Old Burying Ground, Jaffrey, NH

From a purely practical perspective, cemeteries are a waste of resources. Often occupying prime plots of otherwise usable land, they are dotted with stones whose owners can’t properly appreciate them. But rightly considered, cemeteries and stones aren’t plotted and wrought for the benefit of their deceased inhabitants: virtually any place is a peaceful resting place when you’re dead. Instead, cemeteries are set down as both a comfort and reminder to the living: here’s where your loved ones have gone, and here’s where you too shall go. Thus the grim portent on a carved marker serves as a literal sermon in stone: above a winged angel balancing an hourglass on his head spans the exhortation “My glass is run & so must yours.” (For an enlarged detail from this stone, click here.) From this stonecutter’s perspective, the purpose of grief is to nudge mourners to consider the state of their own souls, not that of the dearly departed. Once you find yourself six feet under, it’s too late to repent and believe; contemplating someone else’s grave, though, you still have time to put your own spiritual house in order.

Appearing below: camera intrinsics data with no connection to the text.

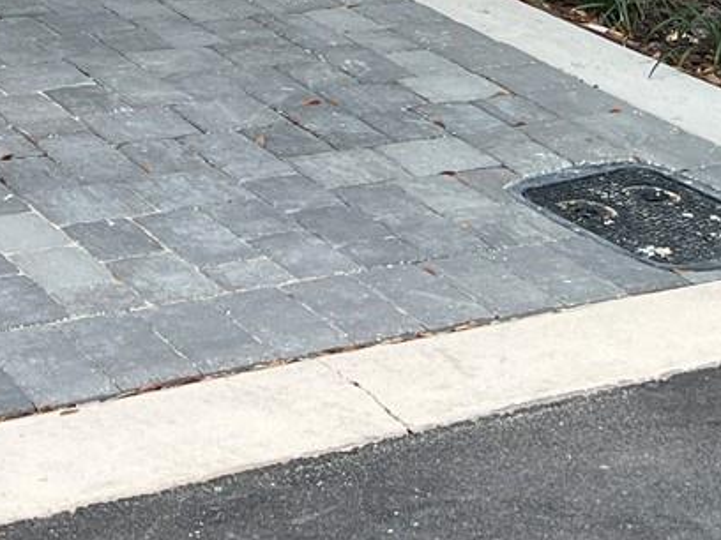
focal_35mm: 102
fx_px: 2125
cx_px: -65
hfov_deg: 18.5
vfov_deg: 13.2
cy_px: -416
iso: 50
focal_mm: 5.7
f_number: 1.5
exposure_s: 1/1449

Old Burying Ground, Jaffrey, NH

Jaffrey’s Old Burying Ground, like many old cemeteries, offers such a reminder of mortality, a memento mori, not merely via the manmade markers but through the natural landscape that surrounds those stones. Lying in the shadow of a meeting house built in 1775, the Old Burying Ground is bounded by stone walls and towering trees; even so, the passage of time is still perpetually apparent. Sprinkled amongst the tombstones are the stumps of massive trees felled to time, their trunks sawed clean but their roots intact. “Gone but not forgotten” these graying stubs seem to say; graves that were laid in the shade in days gone past are now subject to sun and storm. (For an enlarged version of this image, click here.) When grieving families selected to emblazon their loved ones’ graves with fingers pointing upward, they intended this as a spiritual lesson: our hopes lie above, in heaven. Today, though, these weathered digits point to leafy crowns that no longer spread across the New Hampshire sky: although longer-lived than humans, even trees pass the way of all flesh.